I ran into a basic challenging problem. I see an high school local math Olympiad question.
we have a box that keep n Liter water. each time we extract 1/k Water from box. how many times (minimum) we should do it to see remaining water in box is lower or equal to 1 Liter . (k>2).
I need a creative approach for solving it. :)

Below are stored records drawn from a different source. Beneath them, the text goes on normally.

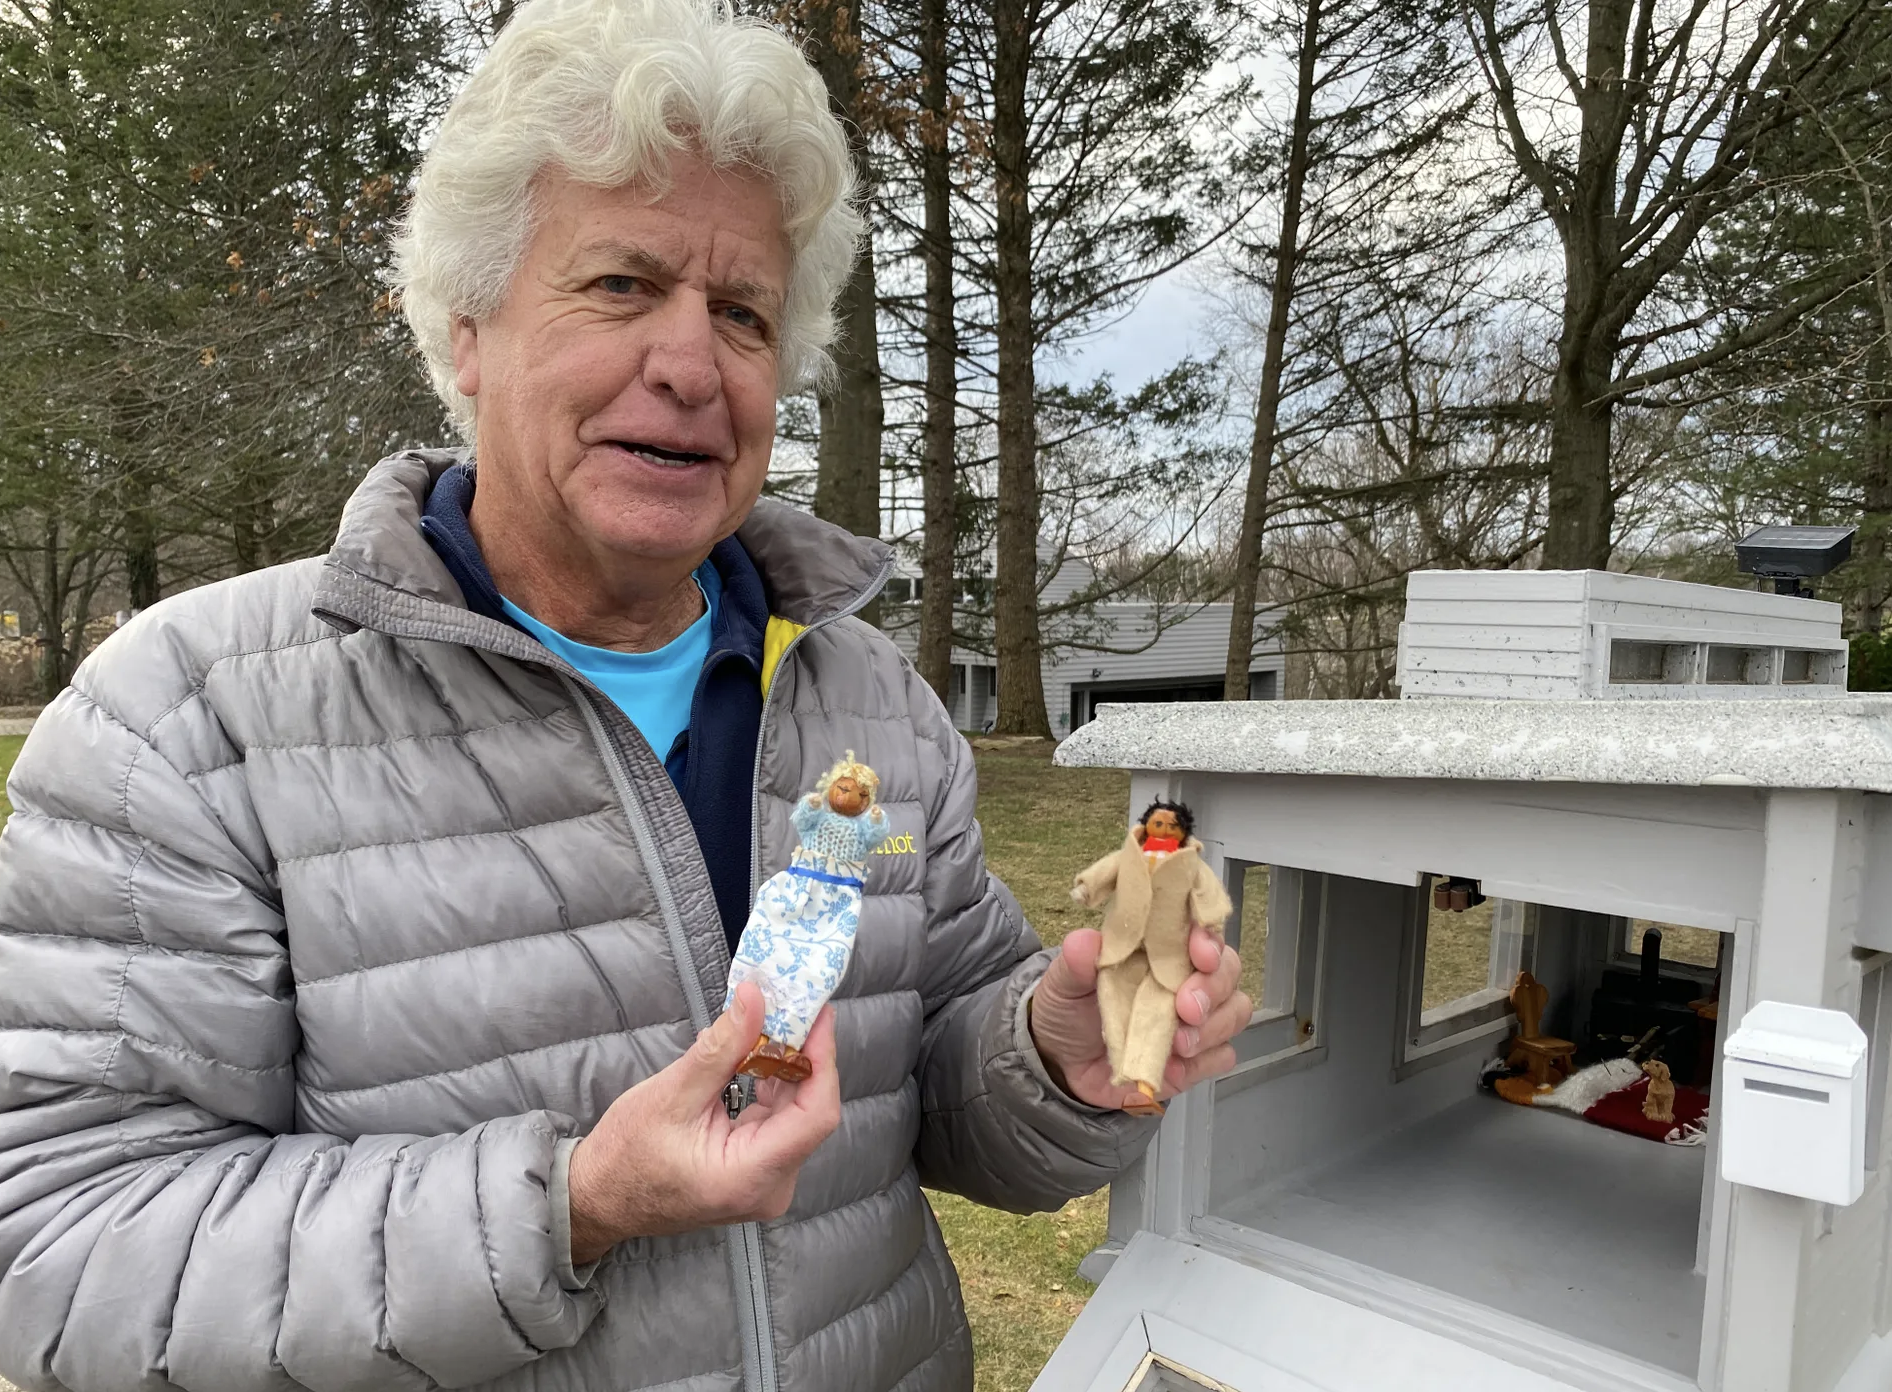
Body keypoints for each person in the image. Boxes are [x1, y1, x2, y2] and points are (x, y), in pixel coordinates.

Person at [0, 0, 1252, 1388]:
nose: (691, 364)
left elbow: (943, 1103)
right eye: (619, 287)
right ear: (466, 331)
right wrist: (573, 1202)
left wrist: (1054, 1053)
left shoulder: (869, 702)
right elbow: (62, 1261)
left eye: (742, 313)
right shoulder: (186, 723)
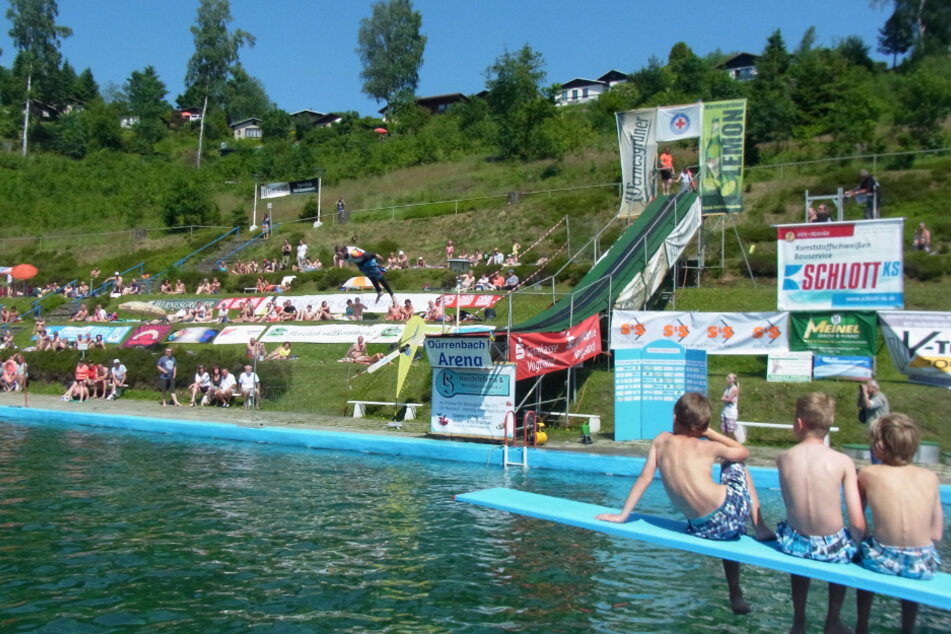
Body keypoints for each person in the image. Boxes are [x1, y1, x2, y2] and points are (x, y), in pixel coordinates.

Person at [596, 393, 774, 615]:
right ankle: (760, 529)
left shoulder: (660, 441)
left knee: (720, 521)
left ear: (674, 417)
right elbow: (744, 452)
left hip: (701, 527)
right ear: (701, 427)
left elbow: (645, 478)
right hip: (730, 518)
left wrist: (623, 515)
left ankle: (736, 592)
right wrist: (710, 434)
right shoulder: (709, 448)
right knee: (737, 463)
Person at [775, 393, 865, 634]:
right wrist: (856, 543)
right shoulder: (843, 461)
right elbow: (857, 521)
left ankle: (798, 621)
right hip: (832, 547)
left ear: (799, 424)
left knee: (794, 533)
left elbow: (788, 503)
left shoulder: (783, 458)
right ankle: (832, 620)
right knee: (844, 541)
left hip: (794, 544)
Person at [855, 413, 943, 634]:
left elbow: (858, 523)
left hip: (882, 559)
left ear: (880, 446)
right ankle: (907, 629)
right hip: (922, 563)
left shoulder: (868, 473)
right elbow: (936, 534)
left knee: (863, 552)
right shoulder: (931, 477)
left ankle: (862, 626)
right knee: (914, 559)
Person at [720, 373, 744, 442]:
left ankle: (736, 442)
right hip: (725, 412)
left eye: (729, 377)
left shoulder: (735, 389)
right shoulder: (727, 388)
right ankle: (725, 443)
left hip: (731, 413)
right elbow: (724, 398)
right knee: (724, 430)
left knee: (731, 431)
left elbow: (729, 399)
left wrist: (725, 399)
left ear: (733, 380)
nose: (727, 378)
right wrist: (726, 399)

Math Man Please Help Me !!
Outline: What about going for non-creative? If we now have an amount $a$ of water, then after one removal we have $a\left(1-\frac{1}{k}\right)$. So after $q$ removals, starting from $n$, we have $$n\left(1-\frac{1}{k}\right)^q.$$ We want $$n\left(1-\frac{1}{k}\right)^q\le 1.$$ Finding the smallest $q$ is a job for the logarithm. I would be more comfortable solving the equivalent inequality $$\left(\frac{k}{k-1}\right)^q\ge n.\tag{1}$$
Added: Use your favourite kind of logarithm. Mine is the natural logarithm (base $e$), but if you really want to, use base $10$. Whatever base $b\gt 1$ we use, call the resulting logarithm by the name $\log$.
Then Inequality (1) can be rewritten as $$q\log\left(\frac{k}{k-1}\right)\ge \log n,$$ or equivalently $$q\ge \frac{\log n}{\log\left(\frac{k}{k-1}\right)}.\tag{2}$$ For brevity, let $w$ be the right-hand side of (2). So we want $q\ge w$. The smallest $q$ that will work is $\lceil w\rceil$, the smallest integer which is $\ge w$.